# Which DataCard to buy?



## crystal_pup (Feb 27, 2007)

*Hey guys i own a laptop which has a PCMCIA slot in it   ...I want to purchase a Datacard for accessing the internet  ....But the real dialemma is which datacard i shud go for ?? *

*Some of the companies that provide datacards are as follows :*

*---> Hutch*
*---> Airtel*
*---> TataIndicom*
*---> Reliance*

*Thanks,*
*Kunal  *


----------



## hailgautam (Feb 27, 2007)

try avoiding those cards. generally your cellphone will do a pretty nice job at no extra cost. 

however if you insist you in for reliance. their service is fairly better compared to others in this dept.


----------



## Choto Cheeta (Feb 27, 2007)

> try avoiding those cards. generally your cellphone will do a pretty nice job at no extra cost.



Speeds are good with this dedicated cards, as with cell phone u need to have a good EDGE handset with GSM to achive such speeds

also this dedicated cards comes with Free Roaming acros the Country with suppose with Reliance u pay Rs 1500 per month and u can surf unlimted any where in India with 144 kbps (where ever Reliance has its network)

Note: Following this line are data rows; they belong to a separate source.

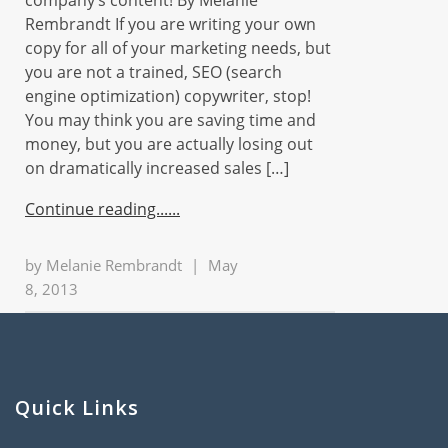
company’s content! By Melanie
Rembrandt If you are writing your own
copy for all of your marketing needs, but
you are not a trained, SEO (search
engine optimization) copywriter, stop!
You may think you are saving time and
money, but you are actually losing out
on dramatically increased sales […]
Continue reading...
by
Melanie Rembrandt
|
May
8, 2013
Quick Links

but with a phone, GSM/CDMA in roaming u have to huge roaming charges...


----------



## piyush gupta (Feb 27, 2007)

ya reliance is for People

its most cheaper


----------



## 47shailesh (Feb 27, 2007)

Go for reliance my uncle is using it a with fair good connectivity than Cell phones..


----------



## Vishal Gupta (Mar 2, 2007)

One more vote for Reliance data card.


----------



## NagpurDaMunda (Mar 2, 2007)

DATA CARD gives the worse speed .......


----------



## crystal_pup (Mar 2, 2007)

*But d area wherein i liv doesnt provide me with proper reliance coverage...but v ppl r shiftin to a new place within a month...*

*n hey nagpurdamunda...even m proper frm nagpur...*

*Cheers,*
*Kunal  *


----------



## NagpurDaMunda (Mar 2, 2007)

crystal_pup said:
			
		

> *But d area wherein i liv doesnt provide me with proper reliance coverage...but v ppl r shiftin to a new place within a month...*
> 
> *n hey nagpurdamunda...even m proper frm nagpur...*
> 
> ...



@crystal_pup this is my sincere request to u ..dont even think abt buying a data card it simply sucks ... i have reliance data card and i m willing to sell it coz of its ****ing slow speed..


----------